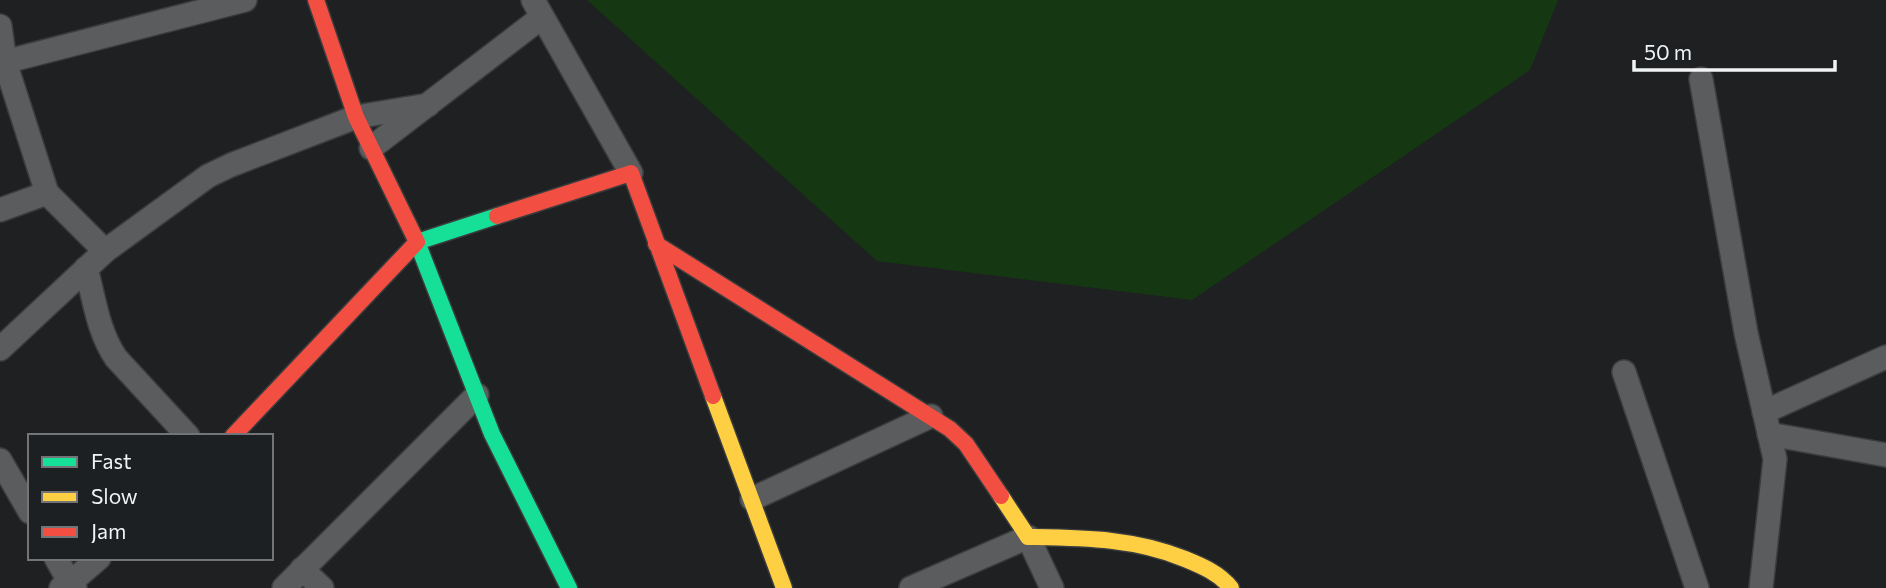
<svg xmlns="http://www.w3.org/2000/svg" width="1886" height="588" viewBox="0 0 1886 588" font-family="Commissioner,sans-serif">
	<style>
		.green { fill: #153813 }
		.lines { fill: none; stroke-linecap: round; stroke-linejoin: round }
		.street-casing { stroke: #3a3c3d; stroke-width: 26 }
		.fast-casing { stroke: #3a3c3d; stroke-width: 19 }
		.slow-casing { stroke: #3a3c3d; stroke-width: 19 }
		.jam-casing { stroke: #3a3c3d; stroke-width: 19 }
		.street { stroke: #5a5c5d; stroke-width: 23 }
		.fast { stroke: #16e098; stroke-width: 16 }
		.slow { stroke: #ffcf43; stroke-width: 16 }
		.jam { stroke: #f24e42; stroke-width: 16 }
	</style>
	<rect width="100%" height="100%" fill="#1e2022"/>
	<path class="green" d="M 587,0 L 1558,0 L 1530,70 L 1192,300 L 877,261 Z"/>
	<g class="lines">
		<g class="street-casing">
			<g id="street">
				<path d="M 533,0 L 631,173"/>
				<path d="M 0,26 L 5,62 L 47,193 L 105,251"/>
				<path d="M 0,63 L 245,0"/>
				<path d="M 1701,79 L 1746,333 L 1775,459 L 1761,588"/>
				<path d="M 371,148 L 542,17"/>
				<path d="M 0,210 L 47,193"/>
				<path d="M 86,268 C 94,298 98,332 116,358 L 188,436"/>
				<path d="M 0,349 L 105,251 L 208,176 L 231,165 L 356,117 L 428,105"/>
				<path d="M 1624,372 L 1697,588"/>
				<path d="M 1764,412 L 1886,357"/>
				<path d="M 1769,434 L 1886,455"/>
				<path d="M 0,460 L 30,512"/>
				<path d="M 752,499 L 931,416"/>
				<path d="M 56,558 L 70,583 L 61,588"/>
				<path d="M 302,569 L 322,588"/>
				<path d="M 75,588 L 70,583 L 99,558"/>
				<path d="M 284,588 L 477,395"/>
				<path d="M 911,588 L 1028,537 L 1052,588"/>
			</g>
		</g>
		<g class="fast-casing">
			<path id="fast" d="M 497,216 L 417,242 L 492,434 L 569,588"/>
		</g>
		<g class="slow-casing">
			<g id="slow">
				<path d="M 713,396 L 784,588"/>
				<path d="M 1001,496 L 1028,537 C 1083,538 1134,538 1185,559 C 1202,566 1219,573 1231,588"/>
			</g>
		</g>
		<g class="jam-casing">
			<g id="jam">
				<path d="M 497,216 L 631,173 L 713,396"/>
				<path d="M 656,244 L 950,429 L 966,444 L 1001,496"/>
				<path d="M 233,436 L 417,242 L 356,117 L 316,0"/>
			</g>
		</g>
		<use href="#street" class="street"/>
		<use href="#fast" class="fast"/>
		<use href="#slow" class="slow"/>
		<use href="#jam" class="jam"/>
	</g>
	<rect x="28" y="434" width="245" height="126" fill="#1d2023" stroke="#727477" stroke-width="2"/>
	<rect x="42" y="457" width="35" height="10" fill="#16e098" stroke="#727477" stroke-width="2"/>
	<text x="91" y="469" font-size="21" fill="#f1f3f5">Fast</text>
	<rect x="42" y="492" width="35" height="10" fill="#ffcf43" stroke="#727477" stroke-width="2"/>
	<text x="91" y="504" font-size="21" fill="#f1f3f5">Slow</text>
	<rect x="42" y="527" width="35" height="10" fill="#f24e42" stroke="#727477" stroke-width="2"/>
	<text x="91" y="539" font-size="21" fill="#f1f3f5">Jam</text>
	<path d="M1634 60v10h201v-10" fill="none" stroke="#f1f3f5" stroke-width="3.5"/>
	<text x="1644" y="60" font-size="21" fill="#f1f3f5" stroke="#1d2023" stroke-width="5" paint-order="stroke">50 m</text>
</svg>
┄┄┄┄┄┄┄┄┄┄┄┄┄┄┄┄┄┄┄┄
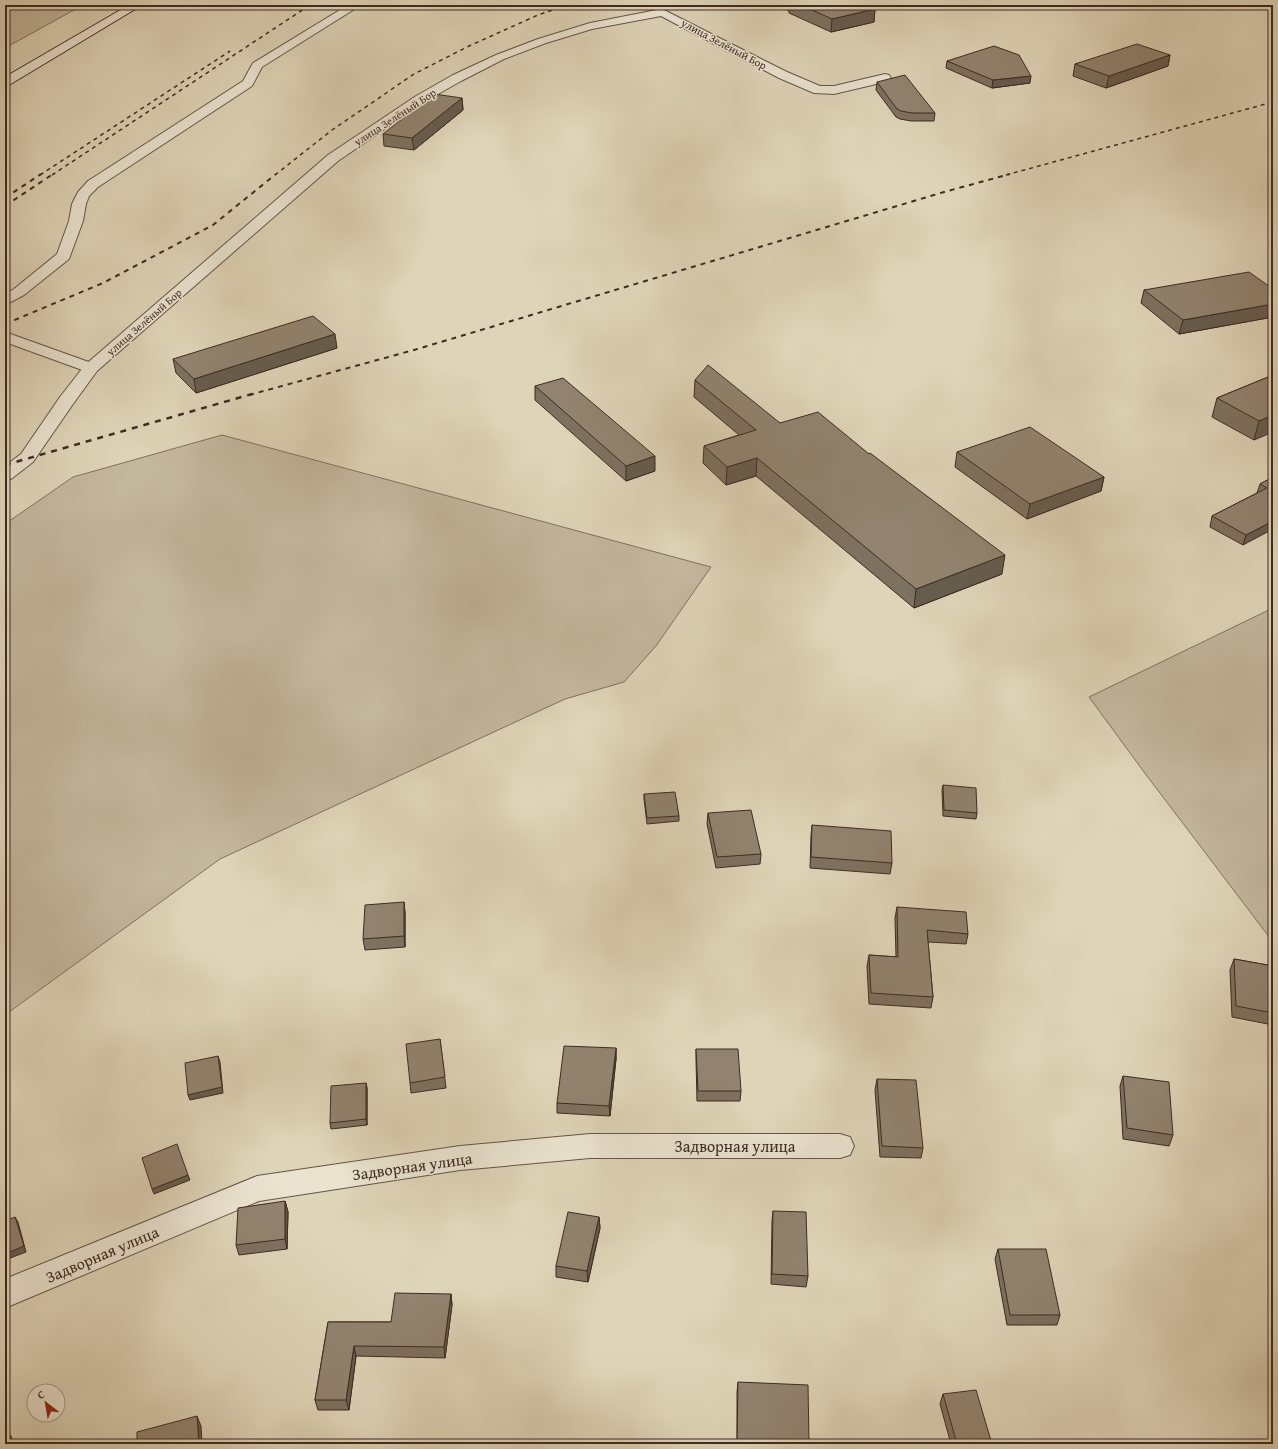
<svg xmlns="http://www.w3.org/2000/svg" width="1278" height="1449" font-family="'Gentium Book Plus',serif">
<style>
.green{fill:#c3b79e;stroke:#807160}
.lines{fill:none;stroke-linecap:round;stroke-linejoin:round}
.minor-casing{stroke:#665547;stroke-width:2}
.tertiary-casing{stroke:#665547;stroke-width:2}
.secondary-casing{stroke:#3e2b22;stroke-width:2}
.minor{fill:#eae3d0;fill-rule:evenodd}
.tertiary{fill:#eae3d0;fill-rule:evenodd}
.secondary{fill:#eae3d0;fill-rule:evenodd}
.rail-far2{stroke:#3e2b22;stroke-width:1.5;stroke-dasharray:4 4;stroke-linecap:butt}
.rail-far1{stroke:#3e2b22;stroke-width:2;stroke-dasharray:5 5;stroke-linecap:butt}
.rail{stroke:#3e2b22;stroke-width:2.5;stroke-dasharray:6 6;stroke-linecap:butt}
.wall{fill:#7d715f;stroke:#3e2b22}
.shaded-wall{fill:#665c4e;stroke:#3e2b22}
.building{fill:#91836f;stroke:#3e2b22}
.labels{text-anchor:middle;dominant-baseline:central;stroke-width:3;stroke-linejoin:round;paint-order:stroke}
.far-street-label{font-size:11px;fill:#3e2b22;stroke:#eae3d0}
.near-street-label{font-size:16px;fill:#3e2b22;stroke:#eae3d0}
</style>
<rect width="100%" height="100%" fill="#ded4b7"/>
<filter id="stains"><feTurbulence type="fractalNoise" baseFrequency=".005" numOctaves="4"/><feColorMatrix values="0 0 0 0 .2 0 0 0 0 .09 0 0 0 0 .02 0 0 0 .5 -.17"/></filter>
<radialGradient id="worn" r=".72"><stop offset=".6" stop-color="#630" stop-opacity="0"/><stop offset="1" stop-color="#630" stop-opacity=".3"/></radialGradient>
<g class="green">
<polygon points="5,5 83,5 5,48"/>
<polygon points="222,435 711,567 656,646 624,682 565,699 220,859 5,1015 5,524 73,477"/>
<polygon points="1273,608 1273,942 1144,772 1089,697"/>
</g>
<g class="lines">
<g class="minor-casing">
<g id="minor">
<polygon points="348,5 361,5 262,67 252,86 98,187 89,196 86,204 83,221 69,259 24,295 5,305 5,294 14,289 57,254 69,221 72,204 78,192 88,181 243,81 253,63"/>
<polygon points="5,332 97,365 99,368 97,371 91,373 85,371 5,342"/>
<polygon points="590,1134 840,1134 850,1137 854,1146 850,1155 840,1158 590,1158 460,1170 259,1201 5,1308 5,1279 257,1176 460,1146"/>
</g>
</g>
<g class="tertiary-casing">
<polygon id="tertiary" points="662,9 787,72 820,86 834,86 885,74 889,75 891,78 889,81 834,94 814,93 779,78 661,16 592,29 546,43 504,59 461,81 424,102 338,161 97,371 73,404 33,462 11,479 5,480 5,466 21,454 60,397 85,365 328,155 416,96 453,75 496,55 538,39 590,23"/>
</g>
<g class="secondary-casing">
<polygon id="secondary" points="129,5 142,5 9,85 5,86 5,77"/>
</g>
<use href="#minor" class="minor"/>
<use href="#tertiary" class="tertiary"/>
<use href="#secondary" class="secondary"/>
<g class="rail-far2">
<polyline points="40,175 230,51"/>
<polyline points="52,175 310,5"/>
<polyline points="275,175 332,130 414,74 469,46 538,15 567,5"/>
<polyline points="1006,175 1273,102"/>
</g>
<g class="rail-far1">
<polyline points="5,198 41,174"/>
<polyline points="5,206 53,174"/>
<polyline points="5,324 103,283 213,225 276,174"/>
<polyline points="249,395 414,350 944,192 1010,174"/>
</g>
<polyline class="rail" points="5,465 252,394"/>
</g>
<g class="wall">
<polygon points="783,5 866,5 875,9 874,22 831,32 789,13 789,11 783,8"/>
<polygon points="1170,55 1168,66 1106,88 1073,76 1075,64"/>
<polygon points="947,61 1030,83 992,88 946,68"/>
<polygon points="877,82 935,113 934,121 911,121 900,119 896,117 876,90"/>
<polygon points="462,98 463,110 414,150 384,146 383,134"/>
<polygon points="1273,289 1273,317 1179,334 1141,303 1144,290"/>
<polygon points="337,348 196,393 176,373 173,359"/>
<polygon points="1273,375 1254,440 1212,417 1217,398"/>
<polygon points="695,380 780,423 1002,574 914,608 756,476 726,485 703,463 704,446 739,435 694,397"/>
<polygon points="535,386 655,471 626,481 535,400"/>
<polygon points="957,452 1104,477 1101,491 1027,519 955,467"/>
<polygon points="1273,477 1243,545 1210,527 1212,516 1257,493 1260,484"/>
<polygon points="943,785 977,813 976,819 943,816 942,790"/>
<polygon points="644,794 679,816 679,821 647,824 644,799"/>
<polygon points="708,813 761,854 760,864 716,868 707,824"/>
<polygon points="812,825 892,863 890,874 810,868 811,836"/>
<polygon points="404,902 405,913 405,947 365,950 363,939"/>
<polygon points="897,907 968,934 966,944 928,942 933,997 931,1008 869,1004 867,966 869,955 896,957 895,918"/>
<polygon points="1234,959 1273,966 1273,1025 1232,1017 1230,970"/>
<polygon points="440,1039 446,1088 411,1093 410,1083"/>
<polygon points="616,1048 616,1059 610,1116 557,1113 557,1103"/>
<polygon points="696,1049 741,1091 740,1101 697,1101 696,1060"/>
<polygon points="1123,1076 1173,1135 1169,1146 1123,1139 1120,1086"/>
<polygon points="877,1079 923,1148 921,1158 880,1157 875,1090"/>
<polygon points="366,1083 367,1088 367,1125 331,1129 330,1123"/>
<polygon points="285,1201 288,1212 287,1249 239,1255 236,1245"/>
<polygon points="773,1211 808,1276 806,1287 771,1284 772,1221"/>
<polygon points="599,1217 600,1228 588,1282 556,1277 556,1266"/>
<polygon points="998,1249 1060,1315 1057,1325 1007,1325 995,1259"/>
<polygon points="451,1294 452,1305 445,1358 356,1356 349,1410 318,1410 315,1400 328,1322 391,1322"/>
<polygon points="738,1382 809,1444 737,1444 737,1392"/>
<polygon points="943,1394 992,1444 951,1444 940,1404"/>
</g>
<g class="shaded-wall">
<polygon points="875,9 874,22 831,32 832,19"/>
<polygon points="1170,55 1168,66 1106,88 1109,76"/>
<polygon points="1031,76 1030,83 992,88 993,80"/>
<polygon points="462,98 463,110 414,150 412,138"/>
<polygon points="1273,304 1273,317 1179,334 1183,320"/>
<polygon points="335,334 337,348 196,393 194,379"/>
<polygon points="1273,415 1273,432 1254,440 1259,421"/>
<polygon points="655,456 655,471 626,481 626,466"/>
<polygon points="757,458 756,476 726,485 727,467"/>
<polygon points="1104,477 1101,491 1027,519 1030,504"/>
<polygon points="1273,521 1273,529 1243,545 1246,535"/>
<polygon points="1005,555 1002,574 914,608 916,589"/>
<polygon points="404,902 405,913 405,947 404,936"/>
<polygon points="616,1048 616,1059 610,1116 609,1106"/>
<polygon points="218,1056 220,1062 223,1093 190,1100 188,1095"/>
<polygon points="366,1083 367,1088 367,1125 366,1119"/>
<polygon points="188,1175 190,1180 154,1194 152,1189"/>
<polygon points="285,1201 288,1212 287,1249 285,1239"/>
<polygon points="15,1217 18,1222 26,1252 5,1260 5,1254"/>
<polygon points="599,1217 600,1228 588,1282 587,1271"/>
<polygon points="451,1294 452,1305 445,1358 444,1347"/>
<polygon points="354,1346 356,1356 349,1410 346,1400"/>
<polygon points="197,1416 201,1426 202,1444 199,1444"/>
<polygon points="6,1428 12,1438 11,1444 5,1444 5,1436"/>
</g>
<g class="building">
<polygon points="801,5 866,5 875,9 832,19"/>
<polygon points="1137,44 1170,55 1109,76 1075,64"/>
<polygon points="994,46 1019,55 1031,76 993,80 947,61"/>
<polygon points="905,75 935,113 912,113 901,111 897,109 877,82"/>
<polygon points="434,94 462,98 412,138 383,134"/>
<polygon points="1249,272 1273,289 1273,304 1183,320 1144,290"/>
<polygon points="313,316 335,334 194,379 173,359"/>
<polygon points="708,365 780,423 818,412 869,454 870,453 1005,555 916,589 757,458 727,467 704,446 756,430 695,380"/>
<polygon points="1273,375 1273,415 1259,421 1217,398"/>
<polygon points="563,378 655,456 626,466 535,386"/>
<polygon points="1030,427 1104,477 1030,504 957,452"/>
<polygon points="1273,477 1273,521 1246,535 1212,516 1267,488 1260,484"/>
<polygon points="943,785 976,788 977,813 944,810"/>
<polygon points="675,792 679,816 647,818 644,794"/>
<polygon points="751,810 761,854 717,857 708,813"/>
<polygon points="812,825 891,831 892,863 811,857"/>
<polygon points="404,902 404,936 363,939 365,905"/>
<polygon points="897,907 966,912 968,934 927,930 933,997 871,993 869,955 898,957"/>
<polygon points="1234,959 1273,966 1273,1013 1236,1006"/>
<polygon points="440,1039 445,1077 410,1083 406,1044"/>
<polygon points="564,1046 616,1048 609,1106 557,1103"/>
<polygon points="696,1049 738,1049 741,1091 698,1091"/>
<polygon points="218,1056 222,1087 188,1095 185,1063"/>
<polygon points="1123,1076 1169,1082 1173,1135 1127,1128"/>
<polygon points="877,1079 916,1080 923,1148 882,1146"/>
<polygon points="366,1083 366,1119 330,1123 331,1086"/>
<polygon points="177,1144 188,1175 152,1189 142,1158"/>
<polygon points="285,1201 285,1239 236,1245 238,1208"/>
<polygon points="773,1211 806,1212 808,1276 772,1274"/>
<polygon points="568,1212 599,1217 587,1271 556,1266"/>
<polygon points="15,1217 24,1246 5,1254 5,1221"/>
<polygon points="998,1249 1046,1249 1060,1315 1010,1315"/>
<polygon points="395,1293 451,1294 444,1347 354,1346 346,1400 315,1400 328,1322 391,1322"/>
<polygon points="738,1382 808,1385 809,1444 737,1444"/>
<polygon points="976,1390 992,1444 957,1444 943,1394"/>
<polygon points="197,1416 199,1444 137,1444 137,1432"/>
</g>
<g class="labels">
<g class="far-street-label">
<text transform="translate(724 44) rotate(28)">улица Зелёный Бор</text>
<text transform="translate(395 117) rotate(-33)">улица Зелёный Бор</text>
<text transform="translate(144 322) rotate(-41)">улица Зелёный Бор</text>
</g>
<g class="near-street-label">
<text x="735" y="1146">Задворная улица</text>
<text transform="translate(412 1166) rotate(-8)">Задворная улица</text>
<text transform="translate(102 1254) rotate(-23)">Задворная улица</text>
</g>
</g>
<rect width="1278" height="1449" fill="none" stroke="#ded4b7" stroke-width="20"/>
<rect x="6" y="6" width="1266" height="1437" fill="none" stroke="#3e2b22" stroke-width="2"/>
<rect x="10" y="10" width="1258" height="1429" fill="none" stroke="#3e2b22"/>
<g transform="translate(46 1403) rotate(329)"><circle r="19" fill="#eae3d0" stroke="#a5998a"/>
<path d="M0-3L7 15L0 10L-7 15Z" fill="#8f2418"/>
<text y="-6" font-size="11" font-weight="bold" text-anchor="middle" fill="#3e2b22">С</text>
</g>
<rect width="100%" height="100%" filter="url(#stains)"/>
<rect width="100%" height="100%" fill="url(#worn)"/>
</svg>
┄┄┄┄┄┄┄┄┄┄┄┄┄┄┄┄┄┄┄┄
Your answer must be every line from the entries that contains the string "dasharray", copied as it stands.

.rail-far2{stroke:#3e2b22;stroke-width:1.5;stroke-dasharray:4 4;stroke-linecap:butt}
.rail-far1{stroke:#3e2b22;stroke-width:2;stroke-dasharray:5 5;stroke-linecap:butt}
.rail{stroke:#3e2b22;stroke-width:2.5;stroke-dasharray:6 6;stroke-linecap:butt}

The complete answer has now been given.